A value object may contain business logic for its natural responsibility when it belongs to no other entity or value object.
Domain Events Model information about state-changing activity in the domain as a series of discrete events. Represent each event as a domain object.
Services When a significant transformation in the domain is not a natural responsibility of an entity or value object, add an operation to the model, as a standalone interface, declared as a service. Give it a name as part of the ubiquitous language.
Aggregates CAUTION: different from UML Aggregations!

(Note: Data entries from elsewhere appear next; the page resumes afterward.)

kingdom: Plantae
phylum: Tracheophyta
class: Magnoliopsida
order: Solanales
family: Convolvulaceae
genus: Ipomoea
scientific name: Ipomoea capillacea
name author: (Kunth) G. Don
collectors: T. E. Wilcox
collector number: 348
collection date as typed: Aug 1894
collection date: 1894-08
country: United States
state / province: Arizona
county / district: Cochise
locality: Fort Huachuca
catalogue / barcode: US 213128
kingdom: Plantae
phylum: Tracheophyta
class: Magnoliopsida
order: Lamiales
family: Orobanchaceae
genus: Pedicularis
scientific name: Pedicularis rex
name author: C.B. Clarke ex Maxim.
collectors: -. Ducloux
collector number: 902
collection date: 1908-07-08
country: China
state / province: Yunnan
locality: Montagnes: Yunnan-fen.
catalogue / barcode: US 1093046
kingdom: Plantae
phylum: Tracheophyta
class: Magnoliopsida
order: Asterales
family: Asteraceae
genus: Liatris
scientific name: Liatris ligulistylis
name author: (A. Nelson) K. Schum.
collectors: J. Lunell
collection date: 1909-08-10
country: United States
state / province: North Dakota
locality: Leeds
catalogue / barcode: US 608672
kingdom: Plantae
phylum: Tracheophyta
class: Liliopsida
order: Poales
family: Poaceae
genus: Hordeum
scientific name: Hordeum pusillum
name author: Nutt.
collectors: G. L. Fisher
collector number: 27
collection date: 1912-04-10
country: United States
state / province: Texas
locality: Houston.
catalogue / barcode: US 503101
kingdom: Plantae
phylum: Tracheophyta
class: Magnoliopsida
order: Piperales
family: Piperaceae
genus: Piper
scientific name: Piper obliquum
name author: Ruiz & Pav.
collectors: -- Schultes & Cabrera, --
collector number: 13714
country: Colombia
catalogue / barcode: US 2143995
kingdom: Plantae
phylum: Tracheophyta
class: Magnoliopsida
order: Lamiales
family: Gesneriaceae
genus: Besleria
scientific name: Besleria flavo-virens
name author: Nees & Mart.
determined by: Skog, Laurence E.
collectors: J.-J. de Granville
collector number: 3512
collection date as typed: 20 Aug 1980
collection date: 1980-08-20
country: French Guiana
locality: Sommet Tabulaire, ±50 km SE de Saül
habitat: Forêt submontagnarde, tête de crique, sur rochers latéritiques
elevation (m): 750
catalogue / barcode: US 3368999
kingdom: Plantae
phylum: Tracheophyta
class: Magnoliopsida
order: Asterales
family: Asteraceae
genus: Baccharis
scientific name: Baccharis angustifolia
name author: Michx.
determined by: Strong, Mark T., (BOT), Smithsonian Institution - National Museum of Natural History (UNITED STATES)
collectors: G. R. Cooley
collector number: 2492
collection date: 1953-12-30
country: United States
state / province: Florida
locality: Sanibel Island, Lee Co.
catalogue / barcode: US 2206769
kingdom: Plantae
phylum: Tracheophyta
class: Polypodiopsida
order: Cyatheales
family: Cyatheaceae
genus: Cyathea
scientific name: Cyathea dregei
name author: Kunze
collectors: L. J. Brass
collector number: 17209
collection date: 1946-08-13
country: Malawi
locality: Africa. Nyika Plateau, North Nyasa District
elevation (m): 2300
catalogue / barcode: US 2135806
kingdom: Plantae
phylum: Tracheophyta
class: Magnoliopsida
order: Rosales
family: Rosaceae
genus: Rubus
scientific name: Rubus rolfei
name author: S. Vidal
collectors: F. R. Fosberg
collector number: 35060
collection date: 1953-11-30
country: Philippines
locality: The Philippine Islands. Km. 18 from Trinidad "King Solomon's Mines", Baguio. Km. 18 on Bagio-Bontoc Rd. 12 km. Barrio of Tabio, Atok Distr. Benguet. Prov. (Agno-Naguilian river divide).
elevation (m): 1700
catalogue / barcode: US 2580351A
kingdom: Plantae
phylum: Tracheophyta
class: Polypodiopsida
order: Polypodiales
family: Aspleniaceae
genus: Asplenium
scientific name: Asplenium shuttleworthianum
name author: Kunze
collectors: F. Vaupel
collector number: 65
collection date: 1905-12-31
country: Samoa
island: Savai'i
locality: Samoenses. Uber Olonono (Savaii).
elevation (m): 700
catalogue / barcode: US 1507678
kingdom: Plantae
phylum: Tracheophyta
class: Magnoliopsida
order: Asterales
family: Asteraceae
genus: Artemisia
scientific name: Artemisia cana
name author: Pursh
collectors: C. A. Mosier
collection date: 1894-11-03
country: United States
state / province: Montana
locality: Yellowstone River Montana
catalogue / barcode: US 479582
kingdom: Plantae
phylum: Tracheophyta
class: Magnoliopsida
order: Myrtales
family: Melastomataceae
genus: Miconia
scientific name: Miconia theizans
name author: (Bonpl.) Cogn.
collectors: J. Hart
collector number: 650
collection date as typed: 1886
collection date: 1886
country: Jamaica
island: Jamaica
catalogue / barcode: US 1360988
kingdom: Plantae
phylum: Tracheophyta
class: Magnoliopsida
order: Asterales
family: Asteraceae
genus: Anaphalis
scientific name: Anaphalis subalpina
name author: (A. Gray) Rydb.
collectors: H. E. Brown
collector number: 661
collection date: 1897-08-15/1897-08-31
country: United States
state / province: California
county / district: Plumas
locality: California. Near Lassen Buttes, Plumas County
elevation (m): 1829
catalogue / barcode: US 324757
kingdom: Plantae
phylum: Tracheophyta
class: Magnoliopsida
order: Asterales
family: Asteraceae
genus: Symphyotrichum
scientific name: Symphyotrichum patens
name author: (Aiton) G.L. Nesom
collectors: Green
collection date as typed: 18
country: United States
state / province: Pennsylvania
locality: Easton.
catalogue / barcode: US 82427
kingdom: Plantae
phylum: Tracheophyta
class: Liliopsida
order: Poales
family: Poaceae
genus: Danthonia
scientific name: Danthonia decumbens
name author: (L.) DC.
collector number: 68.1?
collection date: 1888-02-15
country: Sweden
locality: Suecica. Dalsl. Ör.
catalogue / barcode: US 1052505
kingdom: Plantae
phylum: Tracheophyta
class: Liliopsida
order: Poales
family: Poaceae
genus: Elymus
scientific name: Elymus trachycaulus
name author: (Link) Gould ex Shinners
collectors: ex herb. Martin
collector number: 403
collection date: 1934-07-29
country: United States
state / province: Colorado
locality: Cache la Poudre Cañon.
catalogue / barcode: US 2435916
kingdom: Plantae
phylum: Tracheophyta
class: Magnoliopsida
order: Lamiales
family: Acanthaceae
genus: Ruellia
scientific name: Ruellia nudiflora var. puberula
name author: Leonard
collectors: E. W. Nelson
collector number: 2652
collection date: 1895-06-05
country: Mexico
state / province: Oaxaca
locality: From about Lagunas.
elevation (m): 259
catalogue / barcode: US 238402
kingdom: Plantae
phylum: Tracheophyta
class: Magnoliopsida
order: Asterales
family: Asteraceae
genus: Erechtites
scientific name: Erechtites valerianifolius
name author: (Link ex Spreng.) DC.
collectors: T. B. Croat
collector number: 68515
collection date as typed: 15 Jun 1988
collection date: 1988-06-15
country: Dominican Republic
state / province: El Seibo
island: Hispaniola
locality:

Cluster the entities and value objects into aggregates and define boundaries around each. Choose one entity to be the root of each aggregate, and allow external objects to hold references to the root only. Use aggregate boundaries to govern transactions and distribution.
Repositories Query framework. For each type of aggregate that needs global access, create the illusion of an in-memory collection of all objects of that aggregate’s root type.
Factories Shift the responsibility for creating instances aggregates or complex objects to a separate object.
Continuous Integration Institute a process of merging all code and other implementation artifacts frequently, with automated tests to flag fragmentation quickly.
Context Map To plot strategy, we need a realistic, large-scale view of model development extending across our project and others we integrate with. Identify each model in play on the project and define its bounded context. Name each bounded context, and make the names part of the ubiquitous language.
Shared Kernel Designate, with an explicit boundary, some subset of the domain model that different teams agree to share. Within this boundary, include, along with this subset of the model, the subset of code or of the database design associated with that part of the model. This explicitly shared stuff has special status, and shouldn’t be changed without consultation with the other team.
Customer/Supplier Team Establish a clear customer/supplier relationship between the teams, meaning downstream (dependent) priorities factor into upstream planning.
Conformist Eliminate the complexity of translation between bounded contexts. Choosing conformity enormously simplifies integration.
Anticorruption Layer When control or communication is not adequate to pull off a shared kernel, partner or customer/supplier relationship, translation becomes more complex. As a downstream client, create an isolating layer to provide your system with functionality of the upstream system in terms of your own domain model.
Open Host Service Define a protocol that gives access to your bounded context subsystem as a set of services.
Published Language The translation between the models of two bounded contexts requires a common language.
Separate Ways If two sets of functionality have no significant relationship, declare the bounded context to have no connection to the other at all, allowing developers to find simple, specialized solutions within this small scope.
Big Ball of Mud Parts of systems where models are mixed and boundaries are inconsistent. Do not try to apply sophisticated modeling within this context.

More Terms

Hands-on Modelers Any technical person contributing to the model must spend some time touching the code.
Model-Driven Design (MDD) Draw from the model the terminology used in the (program) design, and the basic assignment of responsibilities. The code becomes an expression of the model.
Intention-revealing Interfaces Name classes and operations to describe their effect and purpose, without reference to the means by which they do what they promise. This relieves the client developer of the need to understand the internals.
Standalone Classes Low coupling, try to reduce dependencies to other classes.
Side-Effect-Free Functions "Pure" functions , do no perform a state change.
Commands Change state, should not return a value (void).
Assertions State pre- and post-conditions of operations, and invariants of classes and aggregates.
Closure of Operations "Fluent Interface" on value objects, i.e. functions that return "this". (Taken from mathematics.)